Saya yakin, guru swasta tidak hanya disia-siakan oleh sistem di dalam yayasan tempatnya bernaung. Guru swasta juga sering teraniaya oleh kebijakan-kebijakan pemerintah dan pemerintah daerah. Sudahlah, kalau mau membuktikan pelajari saja yang ada di awal pusat permulaan permasalahannya yaitu PP 48/2005.
Di sisi lain, selalu terjadi perbedaan antara Guru non PNS sekolah negeri dengan guru swasta dalam hal penerimaan insentif daerah, belum lagi persoalan di seputar kesejahteraan, yang seakan-akan tidak habis-habisnya meremehkan peran guru swasta.
Seandainya semua anggota DPR/D mau menyimak persoalan guru swasta ini dengan baik, barangkali mereka sekarang sudah memikirkan suatu usulan untuk membuat satu permen/perda yang dapat memobilisasi dana berasal dari para orangtua siswa dan stakeholders pendidikan khusus bagi guru swasta. Tapi sayang, mereka sedang sibuk sendiri kayaknya.

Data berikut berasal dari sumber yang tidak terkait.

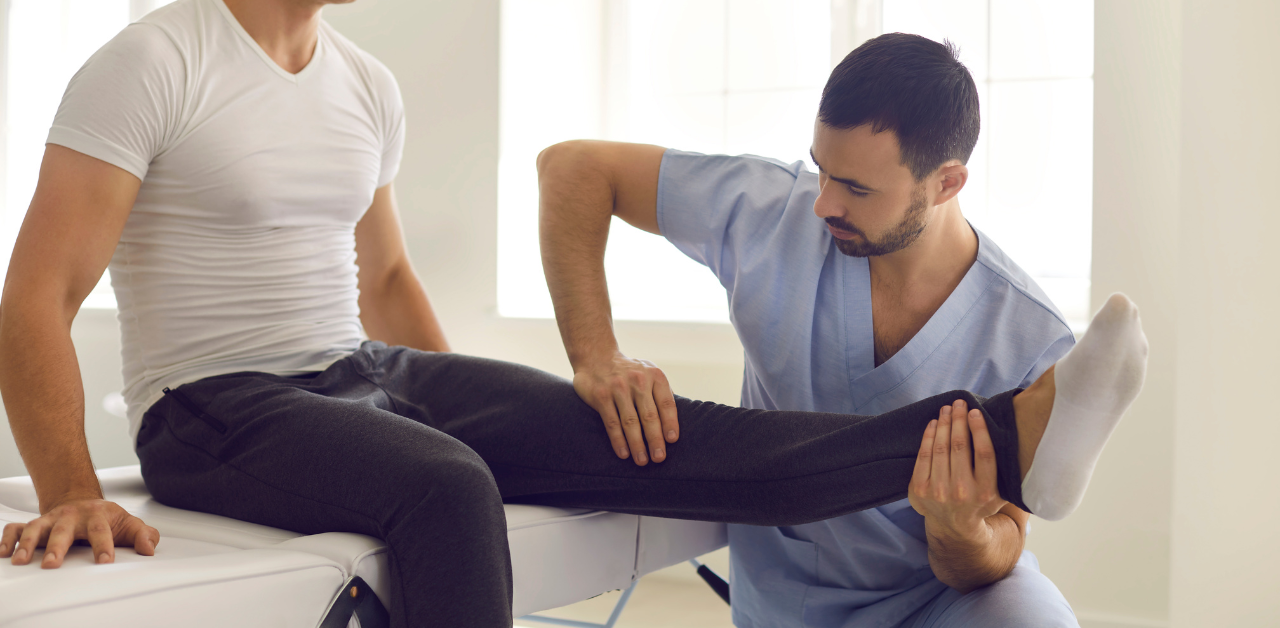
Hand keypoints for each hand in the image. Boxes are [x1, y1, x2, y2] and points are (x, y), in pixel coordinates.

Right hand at [1, 498, 158, 567]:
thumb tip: (150, 548)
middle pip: (64, 530)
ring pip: (36, 528)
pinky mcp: (36, 524)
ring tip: (20, 561)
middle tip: (51, 565)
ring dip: (27, 544)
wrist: (84, 502)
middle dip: (57, 547)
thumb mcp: (128, 524)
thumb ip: (142, 535)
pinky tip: (4, 552)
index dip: (104, 546)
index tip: (105, 562)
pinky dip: (8, 539)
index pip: (101, 531)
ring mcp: (51, 520)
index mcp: (97, 516)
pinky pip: (16, 529)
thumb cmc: (107, 519)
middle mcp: (72, 516)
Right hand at [573, 351, 678, 464]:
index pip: (666, 404)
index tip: (672, 441)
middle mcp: (638, 381)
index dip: (670, 423)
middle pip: (649, 416)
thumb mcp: (649, 371)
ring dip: (637, 445)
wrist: (596, 356)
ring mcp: (618, 388)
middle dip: (655, 440)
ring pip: (630, 422)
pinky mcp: (601, 396)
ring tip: (642, 461)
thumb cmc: (629, 370)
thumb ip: (661, 391)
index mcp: (654, 375)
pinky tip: (624, 453)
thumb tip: (674, 419)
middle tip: (659, 458)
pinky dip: (619, 440)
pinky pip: (612, 423)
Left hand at [908, 399, 1006, 543]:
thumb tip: (1020, 437)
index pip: (984, 453)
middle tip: (958, 403)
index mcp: (986, 492)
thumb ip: (1007, 471)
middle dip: (958, 420)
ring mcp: (939, 491)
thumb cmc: (981, 500)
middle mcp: (962, 492)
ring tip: (946, 409)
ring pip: (941, 448)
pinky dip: (928, 436)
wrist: (954, 526)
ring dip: (943, 424)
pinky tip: (934, 424)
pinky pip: (924, 455)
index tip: (975, 411)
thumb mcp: (1001, 492)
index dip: (979, 429)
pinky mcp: (920, 489)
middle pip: (959, 447)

Padahal jika bicara urusan kinerja, baik guru PNS maupun guru swasta, tak pernah ada yang mengatakan harus dibedakan. Oleh pemerintah tidak pernah dibedakan tanggungjawab mereka terhadap kualitas hasil proses pendidikan anak bangsa, di dalam maupun di luar ruang-ruang kelas.
Jangankan terhadap keberhasilan, terhadap proses pendidikan yang gagal pun mereka harus mengakui sebagai penanggungjawabnya. Tetapi begitu dibenturkan pada urusan kesejahteraan atau peningkatan kompetensi, guru swasta paling terpojok, terjungkal, dan dipaksa bergolak. Atau, diam saja menyerah kalah oleh keadaan. Itulah pilihannya.
Namun ketika para guru swasta akhirnya memilih berani dan gigih memperjuangkan dihapuskannya diskriminasi guru, gerakan mereka malah sering dituduh kontra produktif. Jadi, apakah aniaya itu boleh diikhlaskan begitu saja?